WORK INSTRUCTION:
Can you convert every line of the items below into a Markdown table with the columns Row and Item line, numbering the rows and skipping blank lines? Leave the pictures out of the table.

EXCERPTED DATA:
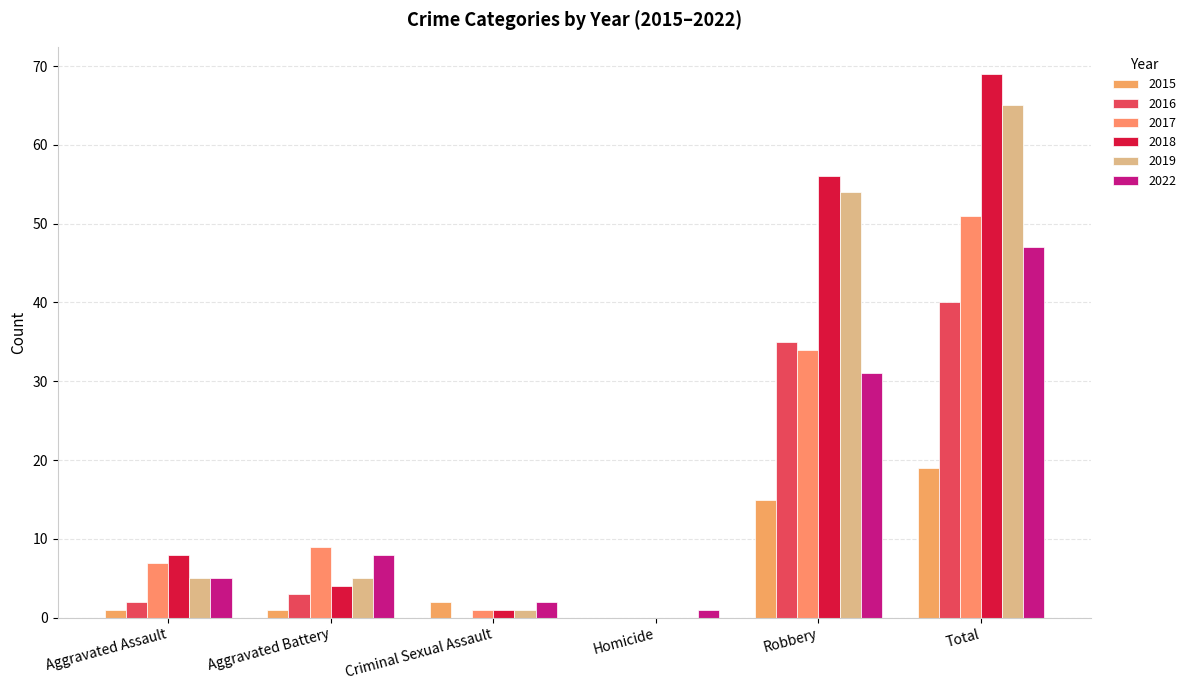

Are the bars grouped side by side (vs. stacked)?

Yes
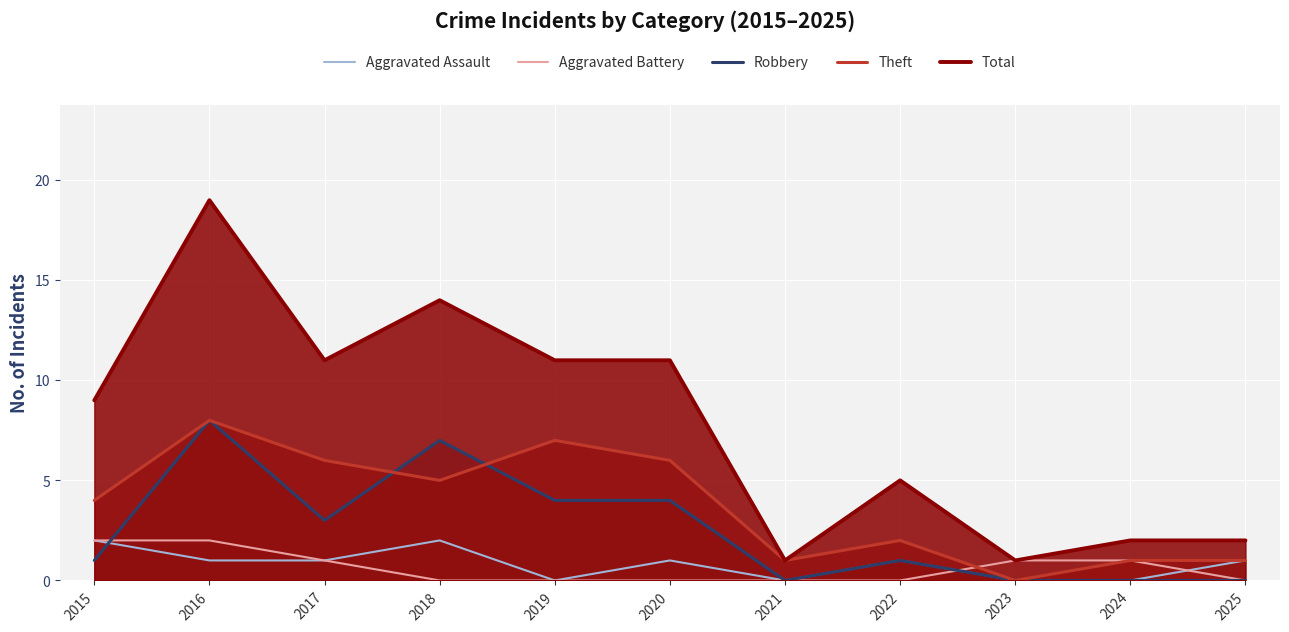

Is the value of Aggravated Battery at 2025 greater than the value of Robbery at 2018?

No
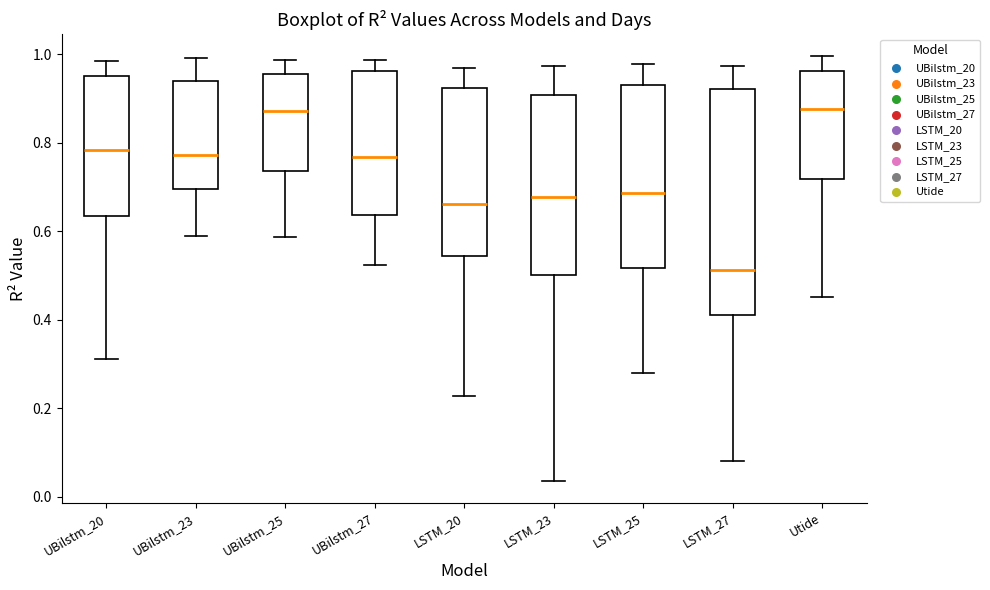

Which box is the tallest, from its lower edge to its upper edge?

LSTM_27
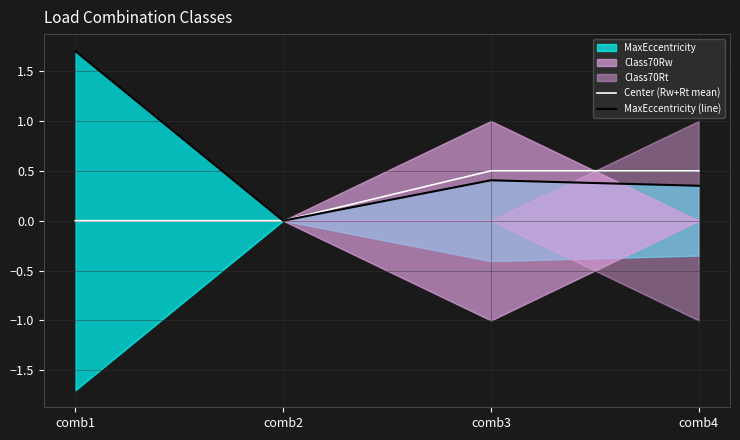

Rank the categories by MaxEccentricity (line) value from lowest to highest.

comb2, comb4, comb3, comb1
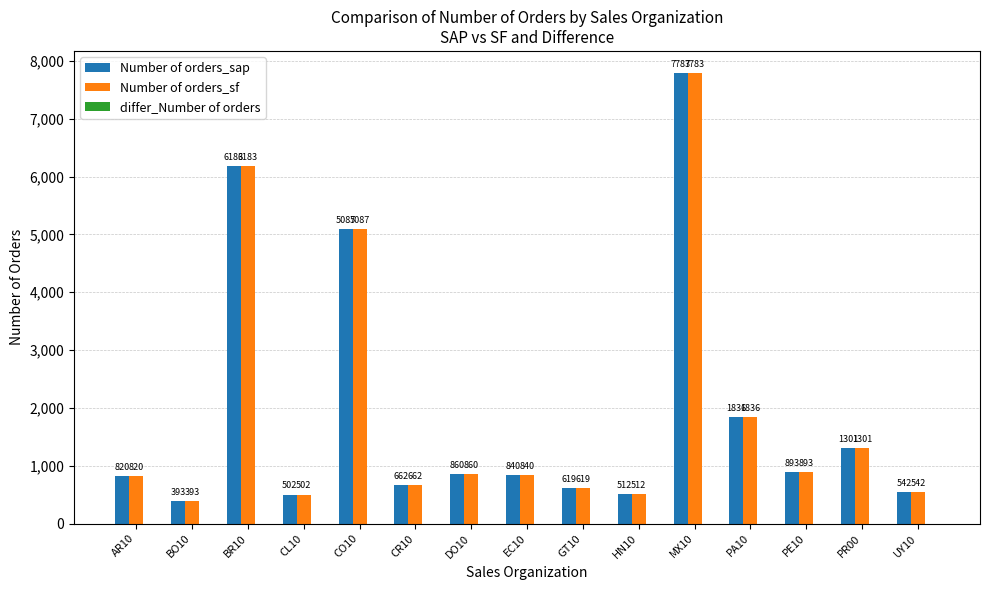

True or false: Number of orders_sf has a value of 860 at DO10.

True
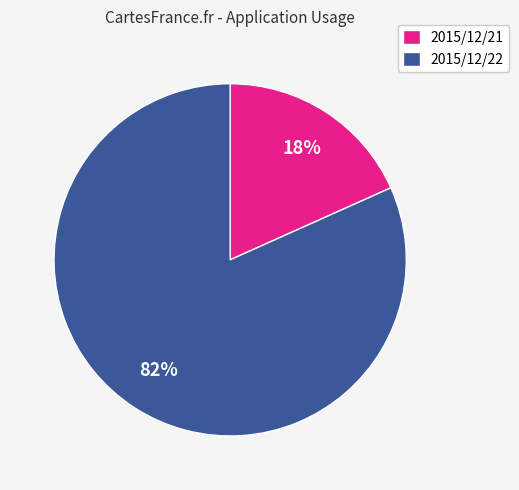

Is the sum of 2015/12/22 and 2015/12/21 greater than half?

Yes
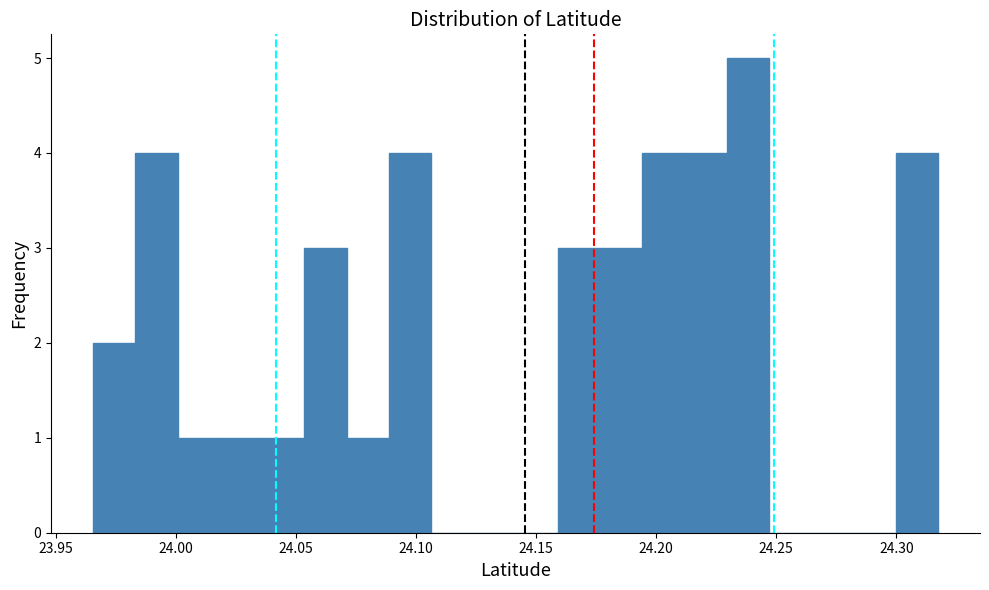

Around what value on the x-axis is the tallest bar? Give the approximate position of its centre, as read against the axis.

24.240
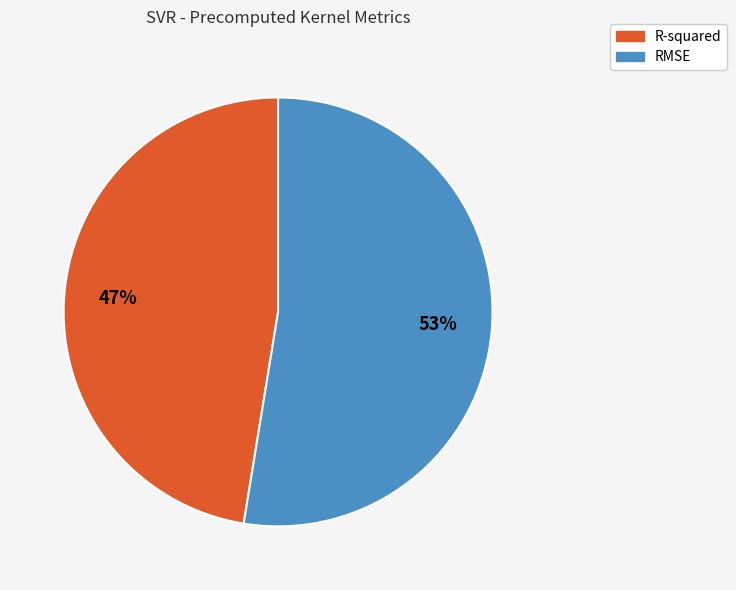

To the nearest percent, what is the combined percentage of R-squared and RMSE?

100%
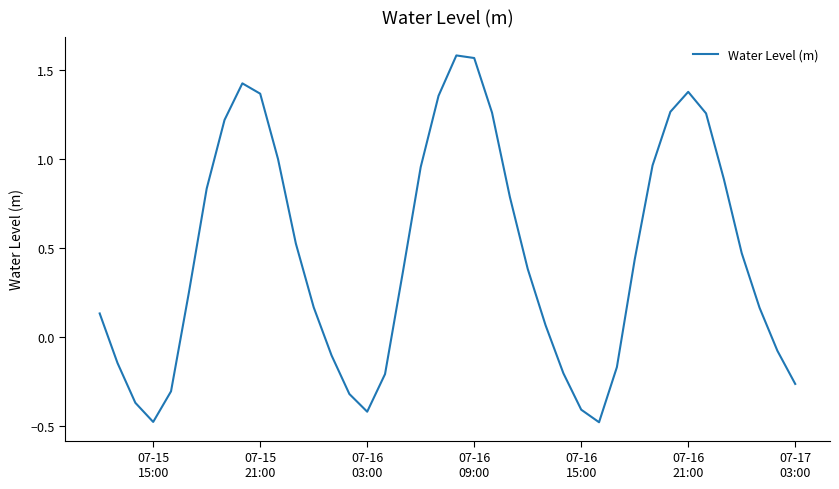

What is the difference between the maximum and minimum values?

2.1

RESPONSE TO THIS TASK:
| Row | Item line |
|---|---|
| 1 | Are the bars grouped side by side (vs. stacked)? |
| 2 | Yes |
| 3 | Is the value of Aggravated Battery at 2025 greater than the value of Robbery at 2018? |
| 4 | No |
| 5 | Which box is the tallest, from its lower edge to its upper edge? |
| 6 | LSTM_27 |
| 7 | Rank the categories by MaxEccentricity (line) value from lowest to highest. |
| 8 | comb2, comb4, comb3, comb1 |
| 9 | True or false: Number of orders_sf has a value of 860 at DO10. |
| 10 | True |
| 11 | Is the sum of 2015/12/22 and 2015/12/21 greater than half? |
| 12 | Yes |
| 13 | Around what value on the x-axis is the tallest bar? Give the approximate position of its centre, as read against the axis. |
| 14 | 24.240 |
| 15 | To the nearest percent, what is the combined percentage of R-squared and RMSE? |
| 16 | 100% |
| 17 | What is the difference between the maximum and minimum values? |
| 18 | 2.1 |